Eternit: dove non può l’uomo può il tribunale della coscienza

La vita è diritto fondamentale, bene innegabile, miracolo inestimabile.

Sono queste le belle parole su cui l’umanità afferma di fondarsi. La stessa umanità che ancora oggi, e siamo nel Ventunesimo secolo, riesce a cedere alla tentazione del potere, della fama e del denaro, nonché a quella di una vita basata su soddisfazioni ed ambizioni materiali.
Un esempio di questa «sindrome» lo troviamo in provincia di Alessandria, a Casale Monferrato, dove è sorto per quasi 80 anni il più grande stabilimento di Eternit in Italia: una scandalosa vicenda di uomini, donne, anziani e bambini che si sono visti sottrarre la possibilità di vivere serenamente la propria esistenza a causa dell’aria contaminata dalle particelle di amianto che, una volta entrate nei loro corpi, gli hanno portato via tutto.
Questo accadeva agli inizi del secolo scorso, all’apertura della fabbrica, ed è così ancora oggi, nel 2014, nonostante la fabbrica sia chiusa. A più di cent’anni di distanza siamo qui a combattere contro questa terribile malattia, il mesotelioma, e a combattere per ottenere giustizia per quei tremila innocenti che non hanno potuto farlo.
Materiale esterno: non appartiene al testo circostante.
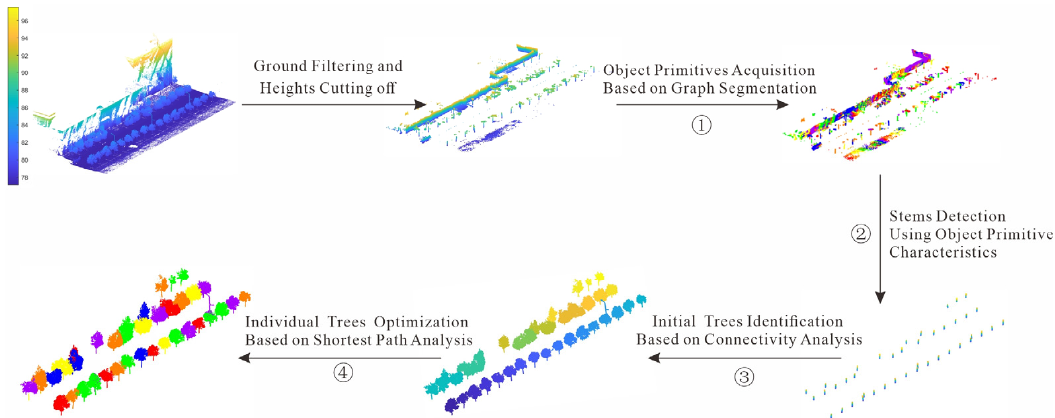
Figure 1. Flowchart of the proposed method.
Qualcuno però era a conoscenza della natura letale dell’amianto: coloro che hanno creato il mostro Eternit sapevano che il rischio era altissimo, sapevano che tutti quei padri di famiglia che lavoravano in quella fabbrica per portare un po’ di cibo a casa avrebbero potuto morire a causa del lavoro che facevano, sapevano che le mogli, le madri, le sorelle, le figlie avrebbero potuto contrarre la malattia lavando la divisa o stando vicine al loro caro. Loro lo sapevano. Sapevano inoltre che i figli senza colpa di queste famiglie avrebbero potuto respirare la polvere anche solo andando a scuola, anche solo giocando nei dintorni della fabbrica. Loro sapevano tutto.
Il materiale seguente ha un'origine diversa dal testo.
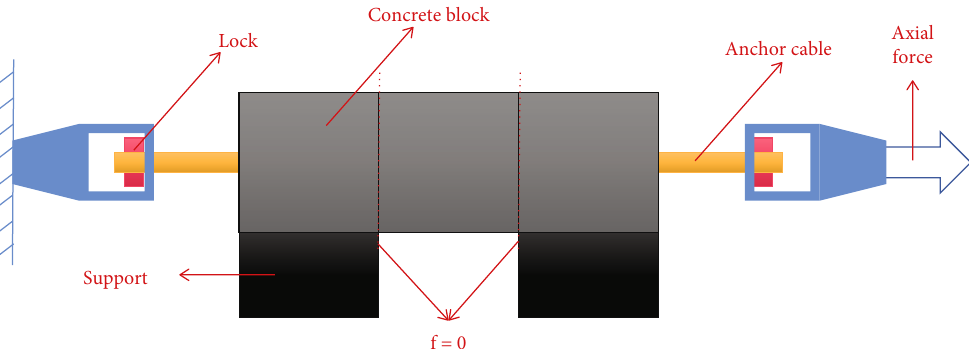
Figure 3: Schematic drawing of tensioning anchor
Eppure la consapevolezza del rischio non è bastata a fermarli, e oggi migliaia di persone continuano a respirare un’aria contaminata, continuano ad ammalarsi e continuano a lasciare famiglie distrutte e vuoti incolmabili.
Ci sono stati processi, manifestazioni e proteste portate avanti da persone provenienti da tutto il mondo per tenere viva la memoria, per impedire che una vicenda del genere possa ripetersi in futuro. Ma soprattutto per chiedere giustizia.
Pochi giorni fa la Cassazione ha dichiarato il caso Eternit caduto in prescrizione. Ma, e credo di parlare a nome di tutti coloro che stanno conducendo questa battaglia, qui non ci si arrende; Casale Monferrato, che è stata sede del più grande stabilimento Eternit, non si arrende.
Non chiediamo vendetta, basterebbe un aiuto, un segno di rispetto e soprattutto un atto di coraggio: i responsabili dovrebbero avere l’umiltà di chiedere pubblicamente scusa. Dovrebbero farlo guardando negli occhi le madri, i padri e i figli di quelli che, per colpa loro, non ci sono più.
Il desiderio che ognuno di noi ha è di condurre una vita felice con chi ci ama, una vita fatta di passeggiate in città, di viaggi, di Natali passati insieme, di discussioni per i brutti voti a scuola, di festeggiamenti e di tutte quelle piccole soddisfazioni quotidiane che noi diamo spesso per scontate. Ecco, molti di noi sono stati privati di questa felicità.
Nessuna delle vittime dell’Eternit dev’essere morta invano, non possiamo permettere che si dimentichi. Chi di dovere deve ammettere le proprie colpe davanti al tribunale della sua coscienza.